TUGAS TERTULIS A:
Ulangi persis bagian listing yang dibuka dengan baris berisi "common name: Eastern racer" dan ditutup dengan baris berisi "genus: Cepphus". Kedua baris batas itu ikut disertakan.
--
Dinastinews.com Aceh | Aceh Timur – Terkait persoalan Hak Guna Usaha (HGU) yang selama ini dipegang oleh PT.Bumi Flora dan Dwi Kencana yaitu dalam Wilayah 6 Kecamatan : Kecamatan Banda Alam – Kecamatan Idi tunong – Kecamatan Darul Ihsan – Kecamatan Idi Timur – Kematan Peudawa – Kecamatan Rantau Peureulak.
Diklaim oleh masyarakat selama ini tidak memenuhi syarat lagi. Terkait persoalan yang selama ini berkembang isue ditengah masyarakat hingga anggota DPD-RI (Senator) asal Aceh H. Sudirman sapaan (Haji Uma) langsung turun gunung terjun ke Aceh Timur menemui masyarakat untuk mediasi, unsur masyarakat, pihak Pemerintah – pihak Legislatif serta pihak Perusahaan, yang bertempat di Caffe Rival Kota Idi Rayeuk Ibu Kota Aceh Timur, senin (25/7/2022).
Kedatangan Senator Haji Uma turut disambut langsung oleh dari Keluarga Korban Pembantaian pada masa Darurat Militer Aceh diafdelling 4 PT. Bumi Flora bersama 10 Orang Kepala Desa dari 6 Kecamatan, bukan hanya itu kedatangan Haji Uma juga disambut oleh Anggota DPRK Aceh Timur Komisi D. Yahya. Ys (Yahya Boh Kaye) – Tgk. Mudawali – Ibrahim. S.Ag – Fraksi PPP – Kepala Dinas Perkebunan Lukman. SP. MM – Kepala BPN Aceh Timur Heriadi serta disaksikan langsung oleh Koordinator Aliansi Masyarakat menggugat keadilan Tgk. M.Mudawali dan unsur terkait lainnya.
--
TUGAS TERTULIS B:
Gandakan tanpa perubahan bagian kutipan di atas yang dibuka dengan kata-kata berisi "Kedatangan Senator Haji" dan ditutup dengan "unsur terkait lainnya.".

DATA MENTAH:
--
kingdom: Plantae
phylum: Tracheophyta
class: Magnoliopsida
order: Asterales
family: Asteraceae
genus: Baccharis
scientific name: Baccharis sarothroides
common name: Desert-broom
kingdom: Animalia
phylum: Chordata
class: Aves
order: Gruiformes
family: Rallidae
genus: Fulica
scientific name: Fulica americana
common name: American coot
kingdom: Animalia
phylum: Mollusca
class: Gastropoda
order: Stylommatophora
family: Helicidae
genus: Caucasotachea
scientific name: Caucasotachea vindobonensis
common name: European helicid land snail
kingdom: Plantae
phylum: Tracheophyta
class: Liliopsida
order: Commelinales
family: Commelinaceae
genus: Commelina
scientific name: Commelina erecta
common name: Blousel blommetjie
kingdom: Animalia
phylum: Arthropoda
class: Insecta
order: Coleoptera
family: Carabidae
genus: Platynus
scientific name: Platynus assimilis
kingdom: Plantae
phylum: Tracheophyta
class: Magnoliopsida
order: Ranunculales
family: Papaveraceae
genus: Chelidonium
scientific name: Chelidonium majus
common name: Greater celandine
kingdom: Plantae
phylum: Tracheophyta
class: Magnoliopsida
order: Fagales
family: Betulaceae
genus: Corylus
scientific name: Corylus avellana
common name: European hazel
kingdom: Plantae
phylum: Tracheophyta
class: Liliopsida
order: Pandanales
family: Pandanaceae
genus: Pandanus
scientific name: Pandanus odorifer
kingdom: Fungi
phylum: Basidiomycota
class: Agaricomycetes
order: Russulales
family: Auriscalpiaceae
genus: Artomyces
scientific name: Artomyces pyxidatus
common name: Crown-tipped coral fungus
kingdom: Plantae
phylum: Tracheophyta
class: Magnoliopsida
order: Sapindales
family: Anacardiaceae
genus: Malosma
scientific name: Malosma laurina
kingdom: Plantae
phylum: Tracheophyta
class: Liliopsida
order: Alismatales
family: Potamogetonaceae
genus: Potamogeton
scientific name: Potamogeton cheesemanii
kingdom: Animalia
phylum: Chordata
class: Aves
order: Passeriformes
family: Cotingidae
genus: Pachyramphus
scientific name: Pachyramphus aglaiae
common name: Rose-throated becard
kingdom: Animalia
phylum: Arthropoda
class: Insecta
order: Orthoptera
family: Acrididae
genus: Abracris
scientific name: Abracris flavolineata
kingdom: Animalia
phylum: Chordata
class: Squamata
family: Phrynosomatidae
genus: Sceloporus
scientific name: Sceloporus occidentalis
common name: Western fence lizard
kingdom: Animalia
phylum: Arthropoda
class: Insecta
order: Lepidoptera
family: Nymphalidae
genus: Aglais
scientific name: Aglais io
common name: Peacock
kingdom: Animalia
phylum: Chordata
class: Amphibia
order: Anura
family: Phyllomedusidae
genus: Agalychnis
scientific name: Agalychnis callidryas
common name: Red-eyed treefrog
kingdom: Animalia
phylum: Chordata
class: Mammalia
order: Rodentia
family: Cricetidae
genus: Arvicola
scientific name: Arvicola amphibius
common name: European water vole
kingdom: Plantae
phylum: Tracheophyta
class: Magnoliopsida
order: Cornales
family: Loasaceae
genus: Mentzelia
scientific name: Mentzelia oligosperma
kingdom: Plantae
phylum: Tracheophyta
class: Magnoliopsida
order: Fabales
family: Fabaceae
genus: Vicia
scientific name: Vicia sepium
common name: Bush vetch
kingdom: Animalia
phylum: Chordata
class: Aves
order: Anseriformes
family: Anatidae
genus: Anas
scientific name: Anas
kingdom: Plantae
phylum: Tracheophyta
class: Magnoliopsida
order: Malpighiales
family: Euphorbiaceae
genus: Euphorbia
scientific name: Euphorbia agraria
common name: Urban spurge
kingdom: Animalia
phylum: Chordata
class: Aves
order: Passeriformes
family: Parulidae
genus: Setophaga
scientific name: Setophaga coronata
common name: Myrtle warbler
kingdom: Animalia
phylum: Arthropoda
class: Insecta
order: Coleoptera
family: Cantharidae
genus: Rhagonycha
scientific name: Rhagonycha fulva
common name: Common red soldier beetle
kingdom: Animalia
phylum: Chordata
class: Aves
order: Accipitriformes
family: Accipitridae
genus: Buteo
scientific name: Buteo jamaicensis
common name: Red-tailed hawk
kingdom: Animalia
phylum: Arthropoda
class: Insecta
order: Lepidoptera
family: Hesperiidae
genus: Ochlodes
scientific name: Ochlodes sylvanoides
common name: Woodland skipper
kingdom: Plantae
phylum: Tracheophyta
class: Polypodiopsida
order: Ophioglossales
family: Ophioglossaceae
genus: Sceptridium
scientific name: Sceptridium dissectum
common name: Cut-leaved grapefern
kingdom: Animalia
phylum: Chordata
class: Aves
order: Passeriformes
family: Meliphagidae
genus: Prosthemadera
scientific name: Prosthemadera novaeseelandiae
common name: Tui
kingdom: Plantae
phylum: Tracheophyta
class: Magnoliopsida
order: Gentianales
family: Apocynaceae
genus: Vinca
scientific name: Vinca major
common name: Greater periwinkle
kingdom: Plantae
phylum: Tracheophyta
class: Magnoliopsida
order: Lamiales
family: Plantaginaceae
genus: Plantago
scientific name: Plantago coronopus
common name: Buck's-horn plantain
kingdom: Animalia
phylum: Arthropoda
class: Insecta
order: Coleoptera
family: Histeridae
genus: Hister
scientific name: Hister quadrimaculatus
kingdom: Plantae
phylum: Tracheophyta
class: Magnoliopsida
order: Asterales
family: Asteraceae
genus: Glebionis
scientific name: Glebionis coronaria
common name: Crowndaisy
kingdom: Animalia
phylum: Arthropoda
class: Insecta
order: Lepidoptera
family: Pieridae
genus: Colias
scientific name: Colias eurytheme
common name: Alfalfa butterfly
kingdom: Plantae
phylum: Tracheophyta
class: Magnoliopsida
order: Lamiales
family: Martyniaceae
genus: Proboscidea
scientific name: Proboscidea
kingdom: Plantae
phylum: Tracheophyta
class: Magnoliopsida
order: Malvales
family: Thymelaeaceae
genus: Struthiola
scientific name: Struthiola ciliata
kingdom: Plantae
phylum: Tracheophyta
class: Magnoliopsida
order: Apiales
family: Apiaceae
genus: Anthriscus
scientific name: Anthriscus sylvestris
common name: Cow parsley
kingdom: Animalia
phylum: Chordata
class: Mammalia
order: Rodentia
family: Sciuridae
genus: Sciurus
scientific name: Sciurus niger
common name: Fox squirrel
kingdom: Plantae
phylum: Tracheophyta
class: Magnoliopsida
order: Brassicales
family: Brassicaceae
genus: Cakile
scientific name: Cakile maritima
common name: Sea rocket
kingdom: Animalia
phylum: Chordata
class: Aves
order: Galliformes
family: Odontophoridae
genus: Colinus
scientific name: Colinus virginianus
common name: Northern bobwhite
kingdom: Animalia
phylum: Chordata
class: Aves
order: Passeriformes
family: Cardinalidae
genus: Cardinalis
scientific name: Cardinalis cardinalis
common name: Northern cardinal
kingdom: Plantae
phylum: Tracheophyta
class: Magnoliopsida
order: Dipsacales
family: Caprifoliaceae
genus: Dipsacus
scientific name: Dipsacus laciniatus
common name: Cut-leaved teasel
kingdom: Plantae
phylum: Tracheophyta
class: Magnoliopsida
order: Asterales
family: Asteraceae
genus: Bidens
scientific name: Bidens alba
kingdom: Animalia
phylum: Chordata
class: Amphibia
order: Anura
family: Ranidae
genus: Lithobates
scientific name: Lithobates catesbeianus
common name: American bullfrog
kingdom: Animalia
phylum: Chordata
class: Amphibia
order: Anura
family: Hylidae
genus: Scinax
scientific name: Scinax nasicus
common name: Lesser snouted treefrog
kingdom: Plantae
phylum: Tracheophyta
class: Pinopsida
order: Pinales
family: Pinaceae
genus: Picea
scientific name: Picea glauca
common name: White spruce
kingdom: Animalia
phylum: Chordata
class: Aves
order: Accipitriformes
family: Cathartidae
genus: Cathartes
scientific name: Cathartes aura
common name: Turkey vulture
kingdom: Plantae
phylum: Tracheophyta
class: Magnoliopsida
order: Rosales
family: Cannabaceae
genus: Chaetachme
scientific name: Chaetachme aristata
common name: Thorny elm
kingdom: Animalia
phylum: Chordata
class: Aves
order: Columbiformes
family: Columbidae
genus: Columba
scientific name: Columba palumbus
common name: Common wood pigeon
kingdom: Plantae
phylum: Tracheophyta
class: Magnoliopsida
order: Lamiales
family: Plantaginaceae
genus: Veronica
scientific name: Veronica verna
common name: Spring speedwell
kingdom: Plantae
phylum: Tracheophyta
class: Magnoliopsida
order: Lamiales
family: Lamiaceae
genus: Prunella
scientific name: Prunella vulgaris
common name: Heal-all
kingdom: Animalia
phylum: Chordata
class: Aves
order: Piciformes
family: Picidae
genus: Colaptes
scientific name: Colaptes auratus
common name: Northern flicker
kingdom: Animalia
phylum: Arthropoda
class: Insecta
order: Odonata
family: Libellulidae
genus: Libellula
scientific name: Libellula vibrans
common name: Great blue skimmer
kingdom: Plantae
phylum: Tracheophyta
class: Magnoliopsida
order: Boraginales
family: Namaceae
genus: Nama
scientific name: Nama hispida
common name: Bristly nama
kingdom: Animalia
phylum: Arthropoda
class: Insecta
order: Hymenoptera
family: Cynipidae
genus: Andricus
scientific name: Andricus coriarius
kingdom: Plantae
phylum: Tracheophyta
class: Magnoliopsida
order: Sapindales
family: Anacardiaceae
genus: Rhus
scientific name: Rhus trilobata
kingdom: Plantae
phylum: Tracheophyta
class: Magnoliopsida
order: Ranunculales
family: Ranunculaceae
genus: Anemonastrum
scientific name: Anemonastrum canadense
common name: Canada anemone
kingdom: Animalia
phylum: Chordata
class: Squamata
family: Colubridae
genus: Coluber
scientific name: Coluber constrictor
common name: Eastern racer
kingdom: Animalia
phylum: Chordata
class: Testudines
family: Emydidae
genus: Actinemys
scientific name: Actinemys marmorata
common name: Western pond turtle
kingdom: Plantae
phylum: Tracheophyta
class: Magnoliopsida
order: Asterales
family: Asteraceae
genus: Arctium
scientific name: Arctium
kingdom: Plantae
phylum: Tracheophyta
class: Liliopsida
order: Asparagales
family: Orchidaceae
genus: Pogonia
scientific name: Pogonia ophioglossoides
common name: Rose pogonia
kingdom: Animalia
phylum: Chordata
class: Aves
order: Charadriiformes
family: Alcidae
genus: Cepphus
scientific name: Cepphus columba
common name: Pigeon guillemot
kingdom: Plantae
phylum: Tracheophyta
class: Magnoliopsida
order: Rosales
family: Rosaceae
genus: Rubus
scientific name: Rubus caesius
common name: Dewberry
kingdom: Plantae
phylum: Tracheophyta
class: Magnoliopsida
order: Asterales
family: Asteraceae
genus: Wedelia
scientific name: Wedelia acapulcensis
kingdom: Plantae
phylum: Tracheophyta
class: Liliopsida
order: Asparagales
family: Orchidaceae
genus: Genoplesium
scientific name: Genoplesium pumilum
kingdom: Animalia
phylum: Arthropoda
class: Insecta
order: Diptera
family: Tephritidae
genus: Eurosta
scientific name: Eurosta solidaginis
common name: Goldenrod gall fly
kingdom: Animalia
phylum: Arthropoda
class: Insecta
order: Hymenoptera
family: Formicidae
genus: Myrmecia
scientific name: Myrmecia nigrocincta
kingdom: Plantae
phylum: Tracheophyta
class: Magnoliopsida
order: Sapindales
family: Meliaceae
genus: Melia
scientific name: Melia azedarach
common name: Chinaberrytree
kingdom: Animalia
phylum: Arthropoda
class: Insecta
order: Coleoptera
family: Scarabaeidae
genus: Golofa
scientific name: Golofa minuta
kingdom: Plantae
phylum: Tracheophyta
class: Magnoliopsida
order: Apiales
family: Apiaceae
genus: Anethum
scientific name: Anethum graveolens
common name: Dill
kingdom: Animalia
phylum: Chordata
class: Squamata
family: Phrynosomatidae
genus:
--
JAWABAN LENGKAP A:
common name: Eastern racer
kingdom: Animalia
phylum: Chordata
class: Testudines
family: Emydidae
genus: Actinemys
scientific name: Actinemys marmorata
common name: Western pond turtle
kingdom: Plantae
phylum: Tracheophyta
class: Magnoliopsida
order: Asterales
family: Asteraceae
genus: Arctium
scientific name: Arctium
kingdom: Plantae
phylum: Tracheophyta
class: Liliopsida
order: Asparagales
family: Orchidaceae
genus: Pogonia
scientific name: Pogonia ophioglossoides
common name: Rose pogonia
kingdom: Animalia
phylum: Chordata
class: Aves
order: Charadriiformes
family: Alcidae
genus: Cepphus

JAWABAN LENGKAP B:
Kedatangan Senator Haji Uma turut disambut langsung oleh dari Keluarga Korban Pembantaian pada masa Darurat Militer Aceh diafdelling 4 PT. Bumi Flora bersama 10 Orang Kepala Desa dari 6 Kecamatan, bukan hanya itu kedatangan Haji Uma juga disambut oleh Anggota DPRK Aceh Timur Komisi D. Yahya. Ys (Yahya Boh Kaye) – Tgk. Mudawali – Ibrahim. S.Ag – Fraksi PPP – Kepala Dinas Perkebunan Lukman. SP. MM – Kepala BPN Aceh Timur Heriadi serta disaksikan langsung oleh Koordinator Aliansi Masyarakat menggugat keadilan Tgk. M.Mudawali dan unsur terkait lainnya.